Talisman Sabre 2025 (TS-25) marked a quiet milestone in U.S. and coalition defense innovation. For the first time in the biennial exercise’s history, agentic artificial intelligence—AI systems capable of reasoning, proposing, and executing actions in real time—was deployed and tested alongside planners and operators.
As the DoD aims to bring transformative capabilities to the national security mission in compressed timelines, Talisman Sabre offers a unique opportunity to evaluate AI performance under the constraints of operational settings.
At Vannevar, we believe the future of deterrence will be shaped by software that thinks, not just dashboards. That belief was tested in Northern Australia where agentic models worked alongside humans to model threats, simulate responses, and recommend a course of action (COA).
Over the course of the exercise, Vannevar’s mission and engineering teams supported missions across two groups:
- PMW-120 - the U.S. Naval Warfare PEO focused on Battlespace Awareness and Information Warfare capabilities. Since 2024, DIU has been working with INDOPACOM to operationalize AI across the theater with Vannevar’s “ARCHER” platform to support information warfighting key to Admiral Paparo’s “Prevail” concept.
- The Multinational Information Operations Centre (MIOC), a new effort proactively managing IO efforts among partner nations specifically for Exercise Talisman Sabre.
Across both groups, more than a dozen AI-powered products supported daily operations, were evaluated in daily briefings, and accelerated the use of agentic systems for ongoing deterrence in the Indo-Pacific.
Here are a few new workflows and capabilities tested at TS-25:
Deployment on the High Side
During the exercise, Vannevar successfully deployed a JWICS accessible application, a critical step enabling analysts to interact with our models and outputs on a secure and classified network. Vannevar worked with the U.S. Navy’s Battlespace Awareness & Information Operations Program Office (PMW 120) and the U.S. Navy’s Project Overmatch to leverage a cyber security process called Rapid Assess and Incorporate Software Engineering (RAISE), designed to fast-track secure software to classified environments.

Transcribed page text:
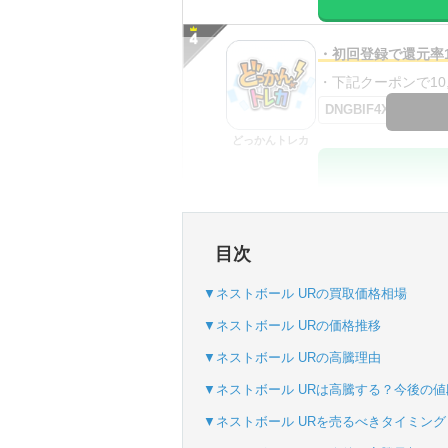
・初回登録で還元率1
・下記クーポンで10,0
DNGBIF4X
どっかんトレカ
・初回購入は最大90
目次
・新規登録で6種類
SVGC7P
▼ネストボール URの買取価格相場
おりパンダ
▼ネストボール URの価格推移
▼ネストボール URの高騰理由
▼ネストボール URは高騰する？今後の
・新規登録で6種類
▼ネストボール URを売るべきタイミング
・1,000円で1,500c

PROBLEM TO SOLVE:
Write out the stretch from "As the DoD aims" through "of operational settings." of the Talisman Sabre 2025 article, switching every "DoD" to "Department of Defense".

ANSWER BELOW:
As the Department of Defense aims to bring transformative capabilities to the national security mission in compressed timelines, Talisman Sabre offers a unique opportunity to evaluate AI performance under the constraints of operational settings.